The morning will be used to explore the neuroscience that underpins the supervisory process, particularly with regard to early relational trauma. It will explore the dynamics of supervision both in individual and group settings. A neurobiological perspective of the supervisory process enables a deeper understanding of the critical factors that operate at implicit levels of the therapeutic alliance, beneath the exchanges of language and explicit cognitions. The phenomena of mirroring, resonance and empathy underpin the experience of ‘parallel process’, an essential part of the supervisory process, in which communications occur at an unconscious level in the triadic dynamics between supervisor, supervisee and patient. As the morning progresses, through discussion centering more on clinical vignettes, we will explore the implications of the insights presented for supervision of the individual and the more complex dynamics of the group supervisory process.


Margaret Wilkinson is a professional member of the Society of Analytical Psychology, London and an assistant editor of the Journal of Analytical Psychology. She teaches neuroscience research reading seminars for The Northern School of Child and Adolescent Psychotherapy and at The Society of Analytical Psychology, London. She lectures internationally on contemporary neuroscience and its relevance to clinical practice. She is the author of numerous papers, her book ‘Coming into mind. The mind-brain relationship: a Jungian clinical perspective’ was published by Routledge in 2006. Her forthcoming book ‘Changing Minds in Therapy. Emotion, Attachment, Trauma, & Neurobiology’ is to be published by Norton in 2010. She is in private practice in North Derbyshire, England. Her email address is [email protected].

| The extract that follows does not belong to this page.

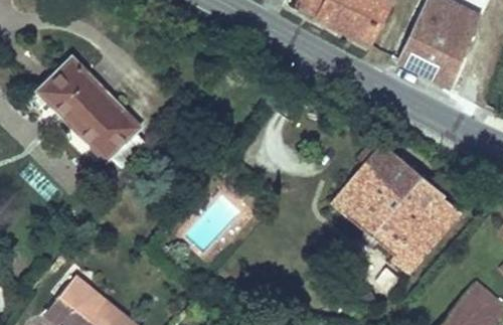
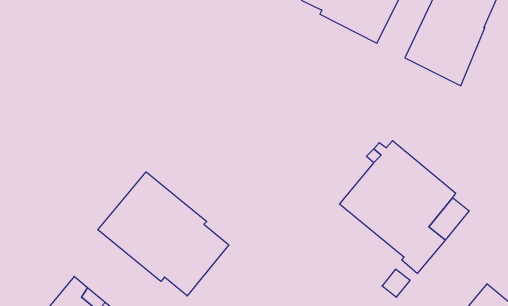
building: [38,55,148,169] -> none
building: none -> [98,172,229,296]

Tina Stromsted, Ph.D., MFT, BC-DMT, is a Jungian analyst and dance/somatic psychotherapist with a private practice in San Francisco. With three decades of clinical experience, Dr. Stromsted leads workshops in the U.S, and internationally, integrating body-oriented, Jungian, and creative arts therapy approaches to healing and development, informed by contemporary neuroscience and approaches to working with trauma. Past co-founder and faculty member of the Authentic Movement Institute, she teaches in the Somatic Psychology Doctoral Program at the Santa Barbara Graduate Institute, the California Institute of Integral Studies, and with Marion Woodman and her team in BodySoul Rhythms leadership trainings. Her numerous articles and book chapters explore the integration of body, mind, psyche and soul in clinical work.